After the LongMemEval experiments in February, I’ve been hungry to find a better benchmark that will actually showcase the power of recursive language models (RLMs) on useful tasks. LongCoT is exactly that: a benchmark built to stress-test long-horizon reasoning.

As soon as I saw the benchmark, I aimed DSPy.RLM at it. (Even before reading the paper.)

The setup

  • Model: claude-sonnet-4-5 for both conditions. Same max_tokens=64000, same judge models, same prompts.
  • RLM: stock dspy.RLM 3.1.3, max_iterations=50, default Pyodide REPL, sub_lm=lm.
  • Vanilla: raw Anthropic SDK, single user message, no tools. Leaderboard shape.
  • Dataset: LongCoT-Mini, all 500 questions (easy slices across logic / cs / chemistry / chess / math).

The entire RLM surface area is one dspy Signature:

class LongCoTSolve(dspy.Signature):
    """Solve a LongCoT problem.

    The `prompt` already contains the full problem statement and the answer
    format requirement (always ends with `solution = ...`). Reason through
    the problem with the available REPL, then return the final response —
    which MUST contain the literal `solution = ...` line as instructed.
    """

    prompt: str = dspy.InputField(desc="Full LongCoT problem prompt with answer-format instructions")
    response: str = dspy.OutputField(desc="Full final response containing the required `solution = ...` line")

The headline

Vanilla RLM
Correct 13 / 500 227 / 500
Accuracy 2.6% 45.4%
Captured cost $31 $621

On the full 500-row overlap: 219 wrong→right flips, 5 right→wrong, 268 both-wrong, 8 both-right. The vanilla 2.6% lines up with the published Sonnet 4.5 Mini number, so the control is calibrated, not sandbagged.

Per-task

Task RLM Vanilla
Dungeon · Packaging · Hanoi · Wizards · TrapezoidCounting · Sudoku 15/15 each (💯) 0/15 each
BlocksWorld 9/10 0/10
Sokoban 7/10 0/10
Chess 85/100 0/100
Chemistry 31/100 13/100
cs / DistMem 4/25 0/25
cs / MaxFlow-MinCut + Hindley-Milner 0/75 0/75
math 6/95 0/95

The pattern is coherent: RLM crushes anything whose dependency structure externalises cleanly to code. The orchestrator writes a short Python program, the REPL runs it, the answer comes out. Logic puzzles, Hanoi, Sudoku, chess with Pyodide’s chess module — all 💯 or near it.

The walls are the opposite picture.
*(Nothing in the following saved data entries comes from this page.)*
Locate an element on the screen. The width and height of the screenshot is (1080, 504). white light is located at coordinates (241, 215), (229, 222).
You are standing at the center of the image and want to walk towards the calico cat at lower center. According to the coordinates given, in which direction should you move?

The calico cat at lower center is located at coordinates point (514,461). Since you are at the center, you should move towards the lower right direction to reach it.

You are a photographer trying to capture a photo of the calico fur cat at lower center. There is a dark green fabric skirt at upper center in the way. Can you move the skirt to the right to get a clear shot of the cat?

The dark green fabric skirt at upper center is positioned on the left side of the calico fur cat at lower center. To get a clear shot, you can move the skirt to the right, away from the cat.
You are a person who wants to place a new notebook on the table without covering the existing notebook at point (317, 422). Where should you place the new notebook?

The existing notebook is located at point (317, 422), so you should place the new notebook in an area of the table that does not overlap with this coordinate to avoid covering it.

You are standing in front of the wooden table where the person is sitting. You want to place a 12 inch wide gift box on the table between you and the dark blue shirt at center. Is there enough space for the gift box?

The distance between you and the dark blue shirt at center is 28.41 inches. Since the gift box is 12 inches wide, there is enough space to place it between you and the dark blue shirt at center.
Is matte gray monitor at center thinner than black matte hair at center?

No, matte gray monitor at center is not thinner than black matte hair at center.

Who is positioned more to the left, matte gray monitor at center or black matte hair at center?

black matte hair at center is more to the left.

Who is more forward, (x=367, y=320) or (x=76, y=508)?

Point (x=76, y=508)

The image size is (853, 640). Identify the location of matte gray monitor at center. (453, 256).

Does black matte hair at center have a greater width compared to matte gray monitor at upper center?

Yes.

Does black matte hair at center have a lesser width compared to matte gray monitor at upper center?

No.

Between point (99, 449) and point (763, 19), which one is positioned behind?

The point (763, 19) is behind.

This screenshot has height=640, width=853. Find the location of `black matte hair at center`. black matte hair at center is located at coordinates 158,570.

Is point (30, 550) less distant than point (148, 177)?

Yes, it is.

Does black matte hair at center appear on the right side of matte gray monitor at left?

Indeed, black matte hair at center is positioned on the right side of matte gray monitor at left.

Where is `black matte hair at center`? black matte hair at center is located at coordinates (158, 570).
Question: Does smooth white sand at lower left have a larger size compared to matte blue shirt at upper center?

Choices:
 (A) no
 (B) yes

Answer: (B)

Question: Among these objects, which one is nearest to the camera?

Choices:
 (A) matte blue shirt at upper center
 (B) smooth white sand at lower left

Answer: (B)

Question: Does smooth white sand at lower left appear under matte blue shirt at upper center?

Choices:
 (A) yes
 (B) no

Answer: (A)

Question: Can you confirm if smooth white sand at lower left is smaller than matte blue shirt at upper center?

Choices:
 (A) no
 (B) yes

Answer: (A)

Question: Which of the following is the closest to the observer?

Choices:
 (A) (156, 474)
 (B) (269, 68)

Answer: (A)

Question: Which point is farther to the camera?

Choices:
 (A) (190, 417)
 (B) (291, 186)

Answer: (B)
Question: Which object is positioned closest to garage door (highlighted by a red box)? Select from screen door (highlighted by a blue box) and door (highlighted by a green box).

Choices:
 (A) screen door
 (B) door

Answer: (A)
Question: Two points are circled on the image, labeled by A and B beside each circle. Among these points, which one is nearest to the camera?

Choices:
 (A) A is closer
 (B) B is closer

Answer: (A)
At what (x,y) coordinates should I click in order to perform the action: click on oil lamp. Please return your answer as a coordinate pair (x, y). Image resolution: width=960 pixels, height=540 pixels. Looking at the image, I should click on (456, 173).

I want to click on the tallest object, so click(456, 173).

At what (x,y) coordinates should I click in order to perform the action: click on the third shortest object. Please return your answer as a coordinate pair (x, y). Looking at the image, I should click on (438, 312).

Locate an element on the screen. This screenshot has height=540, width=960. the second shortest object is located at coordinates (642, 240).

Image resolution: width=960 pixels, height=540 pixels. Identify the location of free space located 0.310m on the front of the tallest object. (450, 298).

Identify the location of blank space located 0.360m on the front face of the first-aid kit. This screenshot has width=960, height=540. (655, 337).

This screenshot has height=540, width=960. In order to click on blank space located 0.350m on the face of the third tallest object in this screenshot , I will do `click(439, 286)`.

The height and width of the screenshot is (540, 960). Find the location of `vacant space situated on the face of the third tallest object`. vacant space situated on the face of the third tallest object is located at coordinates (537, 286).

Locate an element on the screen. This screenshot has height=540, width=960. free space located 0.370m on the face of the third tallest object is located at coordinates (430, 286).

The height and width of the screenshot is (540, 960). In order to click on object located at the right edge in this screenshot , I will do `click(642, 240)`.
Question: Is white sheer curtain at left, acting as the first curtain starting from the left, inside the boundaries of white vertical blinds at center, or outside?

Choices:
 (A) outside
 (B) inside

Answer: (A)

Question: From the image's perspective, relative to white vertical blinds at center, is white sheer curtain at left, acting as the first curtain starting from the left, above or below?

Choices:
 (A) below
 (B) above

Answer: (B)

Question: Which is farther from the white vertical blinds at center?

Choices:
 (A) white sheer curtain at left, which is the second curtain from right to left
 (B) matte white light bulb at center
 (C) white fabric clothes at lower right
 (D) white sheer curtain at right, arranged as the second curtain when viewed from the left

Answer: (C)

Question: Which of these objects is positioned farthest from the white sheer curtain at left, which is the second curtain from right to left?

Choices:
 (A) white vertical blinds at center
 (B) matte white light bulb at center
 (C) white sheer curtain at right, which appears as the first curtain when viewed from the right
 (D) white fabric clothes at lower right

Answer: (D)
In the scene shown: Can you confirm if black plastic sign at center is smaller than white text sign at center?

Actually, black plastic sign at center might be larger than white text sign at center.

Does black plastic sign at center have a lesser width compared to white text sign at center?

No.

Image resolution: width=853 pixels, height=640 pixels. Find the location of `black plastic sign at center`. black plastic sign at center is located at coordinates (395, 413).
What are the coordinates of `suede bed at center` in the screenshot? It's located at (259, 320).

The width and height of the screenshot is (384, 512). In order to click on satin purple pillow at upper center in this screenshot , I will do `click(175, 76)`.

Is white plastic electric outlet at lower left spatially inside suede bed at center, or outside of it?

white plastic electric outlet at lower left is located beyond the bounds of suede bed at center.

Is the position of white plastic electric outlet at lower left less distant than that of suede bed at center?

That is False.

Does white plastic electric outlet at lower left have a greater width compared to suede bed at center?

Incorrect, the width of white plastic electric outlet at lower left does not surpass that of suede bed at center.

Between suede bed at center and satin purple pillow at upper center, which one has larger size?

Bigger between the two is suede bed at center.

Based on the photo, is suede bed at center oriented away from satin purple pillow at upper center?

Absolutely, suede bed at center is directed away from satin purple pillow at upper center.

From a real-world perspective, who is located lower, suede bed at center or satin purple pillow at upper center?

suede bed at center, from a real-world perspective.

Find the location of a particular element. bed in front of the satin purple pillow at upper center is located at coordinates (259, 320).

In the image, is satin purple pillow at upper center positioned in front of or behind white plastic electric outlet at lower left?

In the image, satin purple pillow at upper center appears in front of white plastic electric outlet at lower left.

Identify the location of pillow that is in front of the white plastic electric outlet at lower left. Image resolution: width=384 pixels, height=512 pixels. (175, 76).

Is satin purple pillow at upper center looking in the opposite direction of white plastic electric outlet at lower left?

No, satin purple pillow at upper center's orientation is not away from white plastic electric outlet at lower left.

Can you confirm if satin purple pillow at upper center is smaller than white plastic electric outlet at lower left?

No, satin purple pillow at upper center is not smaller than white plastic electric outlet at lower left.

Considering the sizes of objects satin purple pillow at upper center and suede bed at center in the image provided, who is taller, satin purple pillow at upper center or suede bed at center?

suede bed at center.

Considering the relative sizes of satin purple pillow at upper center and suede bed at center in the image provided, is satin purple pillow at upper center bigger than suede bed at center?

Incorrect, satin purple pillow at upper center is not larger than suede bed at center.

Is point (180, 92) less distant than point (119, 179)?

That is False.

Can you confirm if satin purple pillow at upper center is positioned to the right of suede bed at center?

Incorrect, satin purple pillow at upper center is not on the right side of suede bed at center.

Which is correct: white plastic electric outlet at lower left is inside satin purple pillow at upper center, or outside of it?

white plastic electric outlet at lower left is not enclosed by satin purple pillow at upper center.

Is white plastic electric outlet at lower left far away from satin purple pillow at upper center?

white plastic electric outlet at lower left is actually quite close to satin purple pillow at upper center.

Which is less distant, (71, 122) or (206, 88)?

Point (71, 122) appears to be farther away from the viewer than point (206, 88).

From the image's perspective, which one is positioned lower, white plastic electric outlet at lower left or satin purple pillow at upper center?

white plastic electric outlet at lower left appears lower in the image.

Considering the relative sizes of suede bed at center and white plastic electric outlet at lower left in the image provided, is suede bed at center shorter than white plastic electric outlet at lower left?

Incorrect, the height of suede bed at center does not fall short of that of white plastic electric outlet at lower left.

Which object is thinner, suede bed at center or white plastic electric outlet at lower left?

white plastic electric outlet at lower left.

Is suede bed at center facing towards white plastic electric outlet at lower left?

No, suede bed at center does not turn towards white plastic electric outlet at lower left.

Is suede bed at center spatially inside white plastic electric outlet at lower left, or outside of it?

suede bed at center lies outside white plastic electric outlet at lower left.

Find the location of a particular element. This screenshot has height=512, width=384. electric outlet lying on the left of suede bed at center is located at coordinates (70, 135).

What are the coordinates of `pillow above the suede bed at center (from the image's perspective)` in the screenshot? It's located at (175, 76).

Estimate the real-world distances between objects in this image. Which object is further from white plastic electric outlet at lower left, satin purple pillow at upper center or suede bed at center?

Hindley-Milner and MaxFlow-MinCut go 0/75 because the orchestrator can’t find a decomposition where subproblems can be usefully farmed out — exactly the “graph-structured dependencies” failure the paper calls out.

And math? The paper’s wall holds at least for now, for Sonnet 4.5. 6/95 on Mini isn’t zero, but it’s terrible. Sonnet 4.5 × dspy.RLM replicates the paper’s math result on a different model and split.

What I think this means for the paper

The paper’s RLM discussion is genuinely thin — one paragraph, one figure, no dedicated table. With that as the bar, cross-model replication is useful:

  • Logic, chess, CS wins: replicate and amplify. Same shape on a different frontier model.
  • Math stays at zero: maybe? Model swap doesn’t rescue it. But it’s also from a baseline of 6 so you can argue it’s either modest or infinite improvement.
  • Chemistry lifts modestly (13 → 31), which is the only spot where I’d push back on the paper’s phrasing — but I’m both a chemist and RLM addict.

P.S. - RLMs are expensive, and supposedly the 500-problem mini version is the easy subset of the full 2500-problem set. So…who wants to fund the Opus 4.7 run?